メガドライブ用サウンドドライバを自作した本文を、最後の文の後から書き続けてもらえますか?

本文:
•••••
私の場合、メガドライブ基板のYM2612を眺めながら、チップから出るサウンドを聴いている時、一番心が癒されます。

 

 ここ数年、趣味でSGDKを使ったメガドライブプログラミングを楽しんでいます。SGDKにはC言語でゲームを作るための強力なライブラリが多数用意されていて、特にXGMサウンドドライバは、FM5ch+8bit14kHzのPCM4ch同時再生可能な、当時では考えられないようなハイクオリティなサウンドを再生できます。しかし、高性能ゆえの欠点もあります。追加してほしい機能として、「FMによる効果音」・「フェードアウト機能」・「複数の曲間でのPCMの共用」などがありますが、SGDKのサイトにはXGM2の仕様が…。期待大ですが待ちきれません!

 

 そこで実際にゲームで使うためのPCM再生機能付きメガドライブ用サウンドドライバを設計し自作してみました。まずは仕様設計です。

 

<目標にした仕様>

・FMによる効果音再生、最大3ch再生(BGMと排他的再生)

・DCSGによる効果音再生

・PCMによる効果音再生

・PCMは同時に2ch再生

・PCMサンプリングレートは8kHz以上
・PCMサンプリングレートはYM2612のTimer-Aで管理

・フェードアウト機能

・曲の途中からでも再生可能

・なるべくZ80側で処理

 

<コマンド一覧>

 サウンドデータのサイズを考慮すると、リアルタイムにデータを展開するカスタムトラッカーフォーマット+ドライバーが理想ですが、今回は処理速度と音質を重視し、XGMと同じレジスタベースにしました。(XGMを参考に必要なコマンドを追加した仕様になります)

 同じポートへのデータををまとめることで圧縮し、PCMは異なる曲でも共有できる仕組みなので、VGMの半分以下のサイズになります。(それでも大容量ですが…)

 

<データフォーマット>

 ヘッダーの16バイトは曲名、次の16バイトにExt3.ch3 modeやループアドレス、ジャンプアドレスなどを、voice data adress, voiceはFM音色データですが、現在は未実装です。

 

<VSYNC駆動ドライバの問題点>

 メガドライブには垂直基線割り込み(V-INT)、水平基線割り込み(H-INT)以外に、割り込み機能がなく、YM2612にあるタイマー機能もポーリングしないと使えません。基本的にV-INT間隔(1/60秒)を音の長さの最小単位にしないと、テンポが一定にならずリズムがヨレてしまいます。

 上図のように1/60秒を最小単位にした場合、音の長さは正確ですが、微妙に早くしたり遅くしたりすると、音の長さが短くなったり長くなったりして、気持ちの悪いノリになってしまいます。

 そこで、1/60秒をさらに16分割し、ジャストのタイミングになるようにあえて、ウェイトデータを入れてタイミングを調節します。ウェイト時間が長いと次のV-INTまでに処理が終了しない可能性が出てくるので、Z80側のメモリにダブルバッファリング処理を行うことで解決しました。
•••••
記録データ:

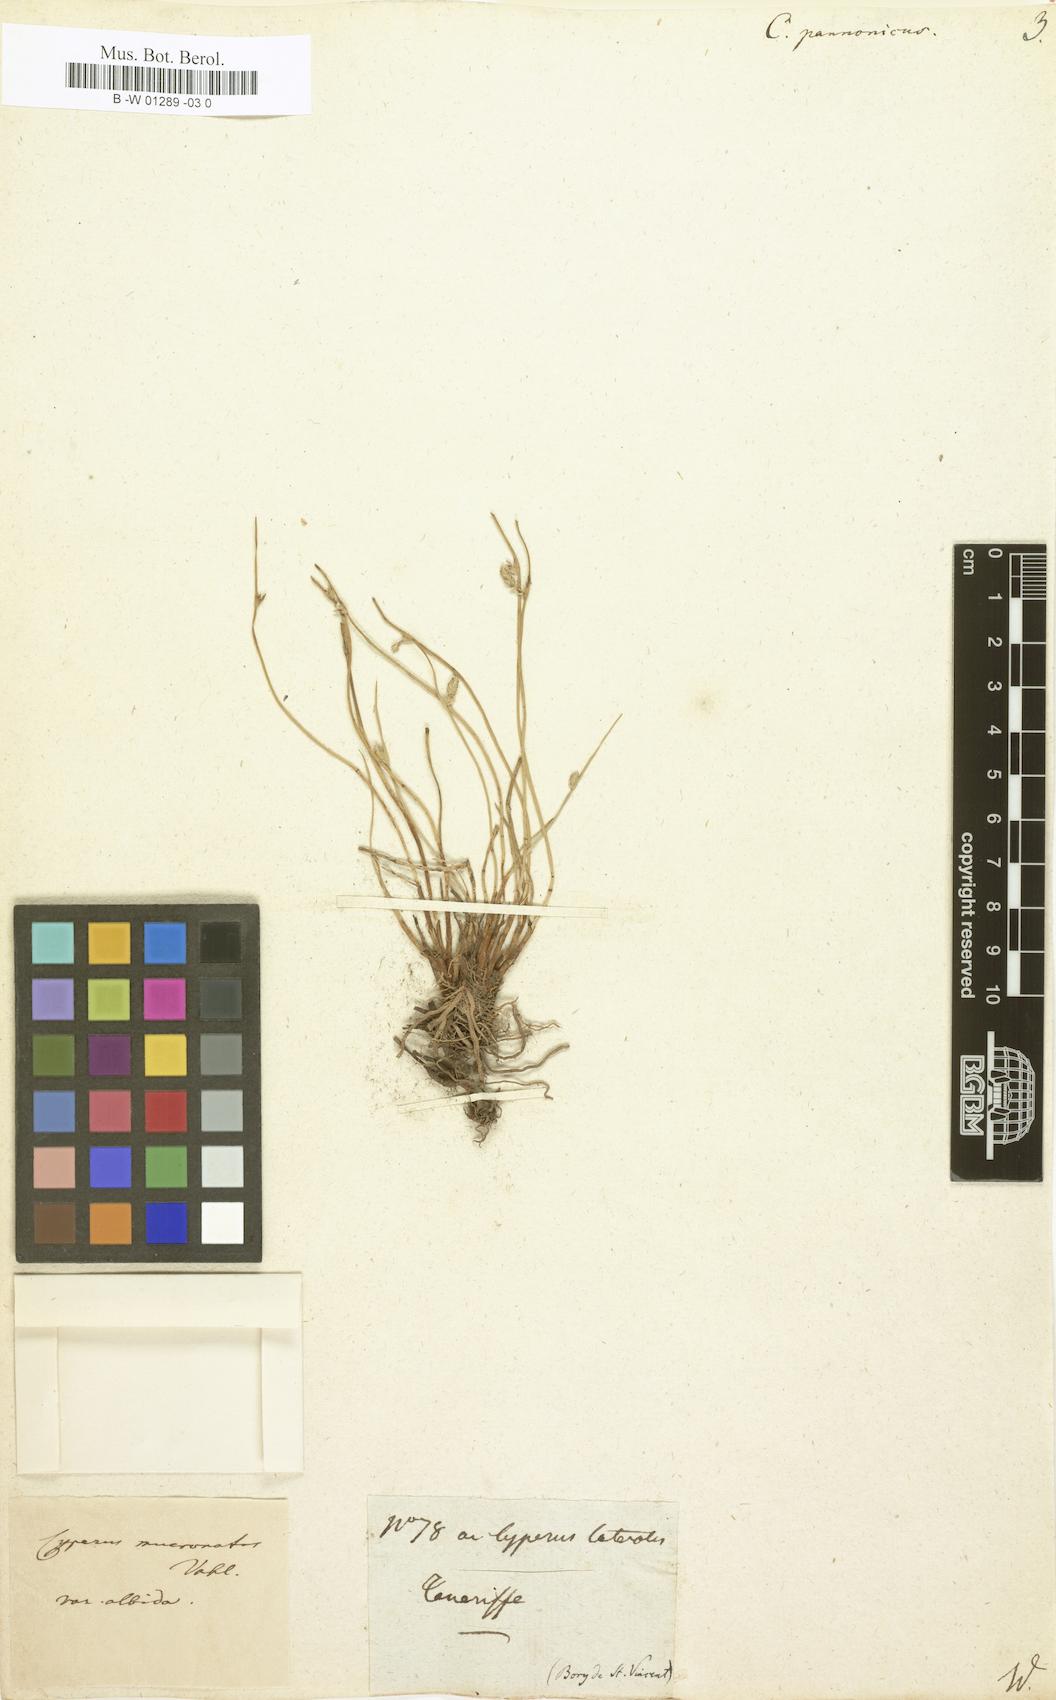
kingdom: Plantae
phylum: Tracheophyta
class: Liliopsida
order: Poales
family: Cyperaceae
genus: Cyperus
•••••
課題への回答:
 なお、メガドラミニ2に収録予定の「ファンタジーゾーン」は似たようなフォーマットですが、PCM再生機能がなく、その代わり、VSYNC駆動ではなくTimer-Aで駆動しており、再生テンポは自由自在です

 

<Z80プログラミング>

Timer-Aを1019に設定すると約10653Hzのタイミングで、YM2612にフラグが立ちます。Z80は3579540Hzのクロックで動いているので、約335 (3579540/10653)サイクル以内にポーリングを開始しないといけません。処理に必要なサイクル数を全て計算し、処理を小さな単位に分割しました。

 

 プログラムの流れはこんな感じですが、処理の合間にTimer-Aのフラグのチェックをし、2ch合成したPCMデータを書き込みます。シングルスレッドのように処理になるのでしょうか。Z80は3579540Hzで動作するので、1フレーム(1/60秒)で59659クロック、PROG_00からPROG_15までを、1フレームで11回ぐらい回すことになります。実際はDMA転送中はZ80を停止するので、DMA転送に時間がかかれば、PCMの再生品質が落ちてしまいます。

 XGMドライバは、DMA転送をしていないタイミングにPCMデータをZ80側のメモリに溜め込んでおいて、DMA転送中は68000側のメモリ読みに行かない工夫をして、高音質なPCM再生を確保しているようです。すごいですね。

 

<DefleMaskによる打ち込み>

 大好きな「SPACE HARRIER」の曲をDefleMaskで打ち込みました。いつまでも色褪せない名曲ですね。AC版はFM 3ch PSG 3ch PCM 16ch?の構成ですが、パーカッションのみPCMでベースなどはFMで鳴らしています。重厚なベースの音の再現がなかなかできず、耳コピ職人のWING☆さんに相談したところ、ベースの音色データを頂きました。元はNOZ MUSICさんが作られた音色とのことで、音圧のある素晴らしい音色でした。有難うございました。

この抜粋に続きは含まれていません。